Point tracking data
* * * * * * * * *

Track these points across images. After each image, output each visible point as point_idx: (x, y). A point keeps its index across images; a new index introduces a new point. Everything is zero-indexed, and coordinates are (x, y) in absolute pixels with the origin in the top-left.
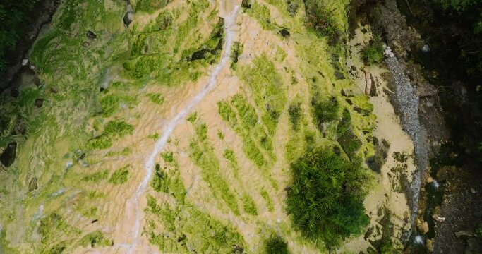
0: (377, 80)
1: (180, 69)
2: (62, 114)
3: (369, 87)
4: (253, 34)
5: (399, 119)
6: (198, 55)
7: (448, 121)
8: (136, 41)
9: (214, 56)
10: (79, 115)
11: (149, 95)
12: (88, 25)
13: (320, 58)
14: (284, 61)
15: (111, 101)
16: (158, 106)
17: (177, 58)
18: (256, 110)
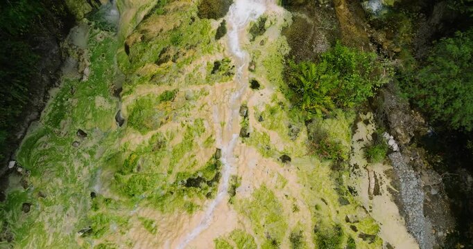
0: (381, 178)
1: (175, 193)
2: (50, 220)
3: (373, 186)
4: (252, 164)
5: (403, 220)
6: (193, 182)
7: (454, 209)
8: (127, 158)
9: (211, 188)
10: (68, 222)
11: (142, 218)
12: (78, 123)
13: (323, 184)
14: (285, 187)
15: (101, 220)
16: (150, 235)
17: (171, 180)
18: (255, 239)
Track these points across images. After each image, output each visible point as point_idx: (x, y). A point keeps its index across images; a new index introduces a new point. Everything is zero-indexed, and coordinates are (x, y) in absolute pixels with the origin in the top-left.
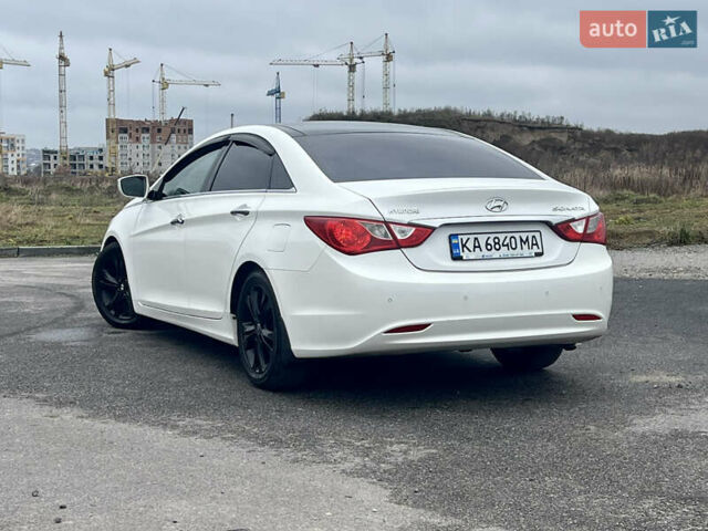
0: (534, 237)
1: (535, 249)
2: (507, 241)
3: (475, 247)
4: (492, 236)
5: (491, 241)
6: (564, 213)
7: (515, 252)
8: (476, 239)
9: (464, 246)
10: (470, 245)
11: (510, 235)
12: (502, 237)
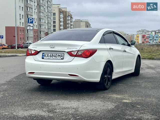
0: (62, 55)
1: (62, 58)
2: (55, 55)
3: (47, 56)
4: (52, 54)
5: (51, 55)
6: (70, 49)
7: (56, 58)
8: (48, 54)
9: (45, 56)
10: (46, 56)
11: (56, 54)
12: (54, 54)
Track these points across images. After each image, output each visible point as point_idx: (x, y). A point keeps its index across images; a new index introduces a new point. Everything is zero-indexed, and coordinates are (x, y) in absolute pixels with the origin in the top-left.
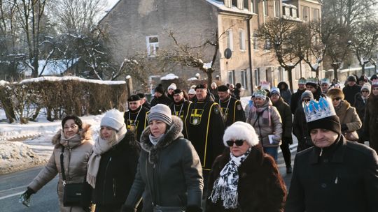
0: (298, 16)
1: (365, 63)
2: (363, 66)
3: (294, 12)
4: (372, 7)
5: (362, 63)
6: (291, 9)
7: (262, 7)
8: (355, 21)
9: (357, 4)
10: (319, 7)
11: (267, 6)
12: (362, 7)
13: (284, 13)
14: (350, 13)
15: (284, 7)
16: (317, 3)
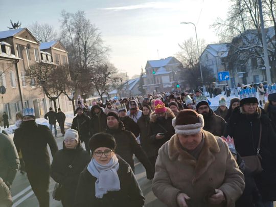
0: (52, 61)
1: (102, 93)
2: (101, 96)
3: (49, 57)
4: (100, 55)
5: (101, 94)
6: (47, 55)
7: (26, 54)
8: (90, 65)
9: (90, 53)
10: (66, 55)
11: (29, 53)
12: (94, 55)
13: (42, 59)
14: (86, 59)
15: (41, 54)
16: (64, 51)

* * * * * * * * *

Output all the entries above verbatim, please. No images.

Track these points across images. After each image, output each visible point as point_idx: (x, y). A point keeps its index across images; a new index introduces a new point. Everything is zero-indexed, and coordinates are (x, y) in absolute pixels with the origin in the top-left.
0: (377, 80)
1: (180, 69)
2: (62, 114)
3: (369, 87)
4: (253, 34)
5: (399, 119)
6: (198, 55)
7: (448, 121)
8: (136, 41)
9: (214, 56)
10: (79, 115)
11: (149, 95)
12: (88, 25)
13: (320, 58)
14: (284, 61)
15: (111, 101)
16: (158, 106)
17: (177, 58)
18: (256, 110)
0: (381, 178)
1: (175, 193)
2: (50, 220)
3: (373, 186)
4: (252, 164)
5: (403, 220)
6: (193, 182)
7: (454, 209)
8: (127, 158)
9: (211, 188)
10: (68, 222)
11: (142, 218)
12: (78, 123)
13: (323, 184)
14: (285, 187)
15: (101, 220)
16: (150, 235)
17: (171, 180)
18: (255, 239)
Track these points across images. After each image, output each visible point as point_idx: (x, y). A point keeps its index across images; a new index introduces a new point. Everything is zero-indexed, and coordinates are (x, y) in absolute pixels with the origin in the top-left.
0: (534, 237)
1: (535, 249)
2: (507, 241)
3: (475, 247)
4: (492, 236)
5: (491, 241)
6: (564, 213)
7: (515, 252)
8: (476, 239)
9: (464, 246)
10: (470, 245)
11: (510, 235)
12: (502, 237)
0: (62, 55)
1: (62, 58)
2: (55, 55)
3: (47, 56)
4: (52, 54)
5: (51, 55)
6: (70, 49)
7: (56, 58)
8: (48, 54)
9: (45, 56)
10: (46, 56)
11: (56, 54)
12: (54, 54)
Track these points across images. After each image, output each visible point as point_idx: (x, y). A point keeps its index across images; a new index introduces a new point. Everything is zero-indexed, and coordinates are (x, y) in absolute pixels with the origin in the top-left.
0: (298, 16)
1: (365, 63)
2: (363, 66)
3: (294, 12)
4: (372, 7)
5: (362, 63)
6: (291, 9)
7: (262, 7)
8: (355, 21)
9: (357, 4)
10: (319, 7)
11: (267, 6)
12: (362, 7)
13: (284, 13)
14: (350, 13)
15: (284, 7)
16: (317, 3)
0: (52, 61)
1: (102, 93)
2: (101, 96)
3: (49, 57)
4: (100, 55)
5: (101, 94)
6: (47, 55)
7: (26, 54)
8: (90, 65)
9: (90, 53)
10: (66, 55)
11: (29, 53)
12: (94, 55)
13: (42, 59)
14: (86, 59)
15: (41, 54)
16: (64, 51)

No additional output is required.